With 7000 merchants subscribed to use our service and logging their transaction details in our database, we have a very thorough grasp of both legitimate buying patterns and fraudulent patterns as well. The solution we're working on will work quietly in the background and is designed to block clearly fraudulent activity in a way that's nontrivial for fraudsters to work around (unlike simple email/IP blocks), yet without unduly affecting legitimate buying activity.

6 months later

Ok, time to revisit this issue. In the last 2 weeks I am down about $200 in fraud. All of it comes from unauthorized Paypal buyers in quick succession. 3-5 purchases in a row that apparently fly's under the radar of fraud detection.



I really don't understand what is so hard about an optional throttle?



If user=new, limit purchase x1 in 72 hours.



The check box could be:



Limit first time purchasers to 1 purchase ever ___ hours.





I know Paypal is not designed well to handle digital goods, but a simple optional throttle, even with no options, would be a simple fix.



I can live with 1 fraud purchase per hacked account, but the 3-5 purchases begin to hurt.

As Tyson mentioned, our development team is working on a solution, however there is not a timeline as to when that solution is going to be ready to introduce to our system.
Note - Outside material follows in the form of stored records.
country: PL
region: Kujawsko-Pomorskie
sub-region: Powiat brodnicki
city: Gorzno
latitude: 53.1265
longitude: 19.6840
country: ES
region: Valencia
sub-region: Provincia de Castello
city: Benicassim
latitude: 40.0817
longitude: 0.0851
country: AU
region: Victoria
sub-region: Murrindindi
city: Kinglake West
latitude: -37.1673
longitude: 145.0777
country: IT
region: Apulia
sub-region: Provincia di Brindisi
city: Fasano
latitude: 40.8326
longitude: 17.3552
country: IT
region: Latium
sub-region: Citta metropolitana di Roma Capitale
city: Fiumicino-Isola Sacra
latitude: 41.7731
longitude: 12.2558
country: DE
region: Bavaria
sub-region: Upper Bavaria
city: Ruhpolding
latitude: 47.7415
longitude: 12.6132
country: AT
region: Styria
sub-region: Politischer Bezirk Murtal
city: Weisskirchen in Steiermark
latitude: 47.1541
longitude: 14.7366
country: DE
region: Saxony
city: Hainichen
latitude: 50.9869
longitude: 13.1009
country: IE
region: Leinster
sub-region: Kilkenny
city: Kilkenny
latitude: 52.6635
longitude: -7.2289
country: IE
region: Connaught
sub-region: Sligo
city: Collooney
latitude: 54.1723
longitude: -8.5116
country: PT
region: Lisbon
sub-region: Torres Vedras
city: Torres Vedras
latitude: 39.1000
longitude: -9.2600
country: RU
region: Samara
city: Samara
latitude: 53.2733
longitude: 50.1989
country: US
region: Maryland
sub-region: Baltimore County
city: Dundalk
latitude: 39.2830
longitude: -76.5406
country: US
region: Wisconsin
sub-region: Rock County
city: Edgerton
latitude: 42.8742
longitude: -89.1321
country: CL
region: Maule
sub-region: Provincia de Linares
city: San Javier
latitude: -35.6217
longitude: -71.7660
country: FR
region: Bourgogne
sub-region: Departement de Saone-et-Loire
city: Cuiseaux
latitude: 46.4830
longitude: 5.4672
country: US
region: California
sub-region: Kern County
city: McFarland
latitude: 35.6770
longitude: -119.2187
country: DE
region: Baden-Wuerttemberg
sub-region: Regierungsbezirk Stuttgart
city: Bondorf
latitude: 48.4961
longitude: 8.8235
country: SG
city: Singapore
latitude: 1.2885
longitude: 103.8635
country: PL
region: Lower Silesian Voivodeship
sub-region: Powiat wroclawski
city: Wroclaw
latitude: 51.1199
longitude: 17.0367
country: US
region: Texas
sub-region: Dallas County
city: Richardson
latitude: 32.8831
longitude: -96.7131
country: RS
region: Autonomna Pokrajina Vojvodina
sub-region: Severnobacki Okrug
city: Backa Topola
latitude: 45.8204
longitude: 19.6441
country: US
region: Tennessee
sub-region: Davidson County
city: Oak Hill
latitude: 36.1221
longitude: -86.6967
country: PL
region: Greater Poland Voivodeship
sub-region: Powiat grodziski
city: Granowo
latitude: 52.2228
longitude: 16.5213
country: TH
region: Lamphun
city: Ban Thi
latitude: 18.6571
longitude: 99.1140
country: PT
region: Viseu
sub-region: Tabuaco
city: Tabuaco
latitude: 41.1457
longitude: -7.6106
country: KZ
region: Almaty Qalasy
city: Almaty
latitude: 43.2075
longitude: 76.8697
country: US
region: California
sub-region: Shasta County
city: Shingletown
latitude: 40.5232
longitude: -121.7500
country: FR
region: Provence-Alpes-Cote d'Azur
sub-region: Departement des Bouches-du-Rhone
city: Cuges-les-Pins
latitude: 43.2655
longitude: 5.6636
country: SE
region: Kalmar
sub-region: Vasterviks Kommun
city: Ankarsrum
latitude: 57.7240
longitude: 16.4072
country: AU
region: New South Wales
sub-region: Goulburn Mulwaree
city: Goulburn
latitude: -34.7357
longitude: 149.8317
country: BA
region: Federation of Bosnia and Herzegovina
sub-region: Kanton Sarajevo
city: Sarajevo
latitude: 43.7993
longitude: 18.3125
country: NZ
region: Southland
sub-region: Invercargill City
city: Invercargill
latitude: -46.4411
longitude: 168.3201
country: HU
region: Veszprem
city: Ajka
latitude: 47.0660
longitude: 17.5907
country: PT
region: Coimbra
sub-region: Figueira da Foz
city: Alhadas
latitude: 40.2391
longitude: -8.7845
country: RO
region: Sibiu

Most software companies only release updates once every year or so.



As for adding in a way to keep buyers from purchasing more then once for a set amount of time. The fact is adding any new feature to a program requires not just programing the feature but integrating it with our system and then making sure it does not cause errors with other parts of our system. This feature requires our system to ignore orders if information in the order already matches a recent order in our system, this means that when the payment processor sends us the information on the order, we would then need to check the transaction log for your account and verify all the information that Paypal sends us, which will not include a PayPal login or credit card number, so we would be going on information like e-mail address, which most people have more then one of or IP address, which means if more then one legitimate buyer at say a coffee house wants to buy a product, they will not be able to. After getting that setup, we would need to design the interface and then still test it to verify it does not cause new problems with our system and finally release the feature to the general public.

I'd still like an option that limits quantity to something other than one or all. Also, a price threshold (on digital items) not dependent on Paypal settings would be great too.

1 month later

It was almost a year ago that I started this post. Is there any news you guys can share?



This month is turning out to be a real dozy.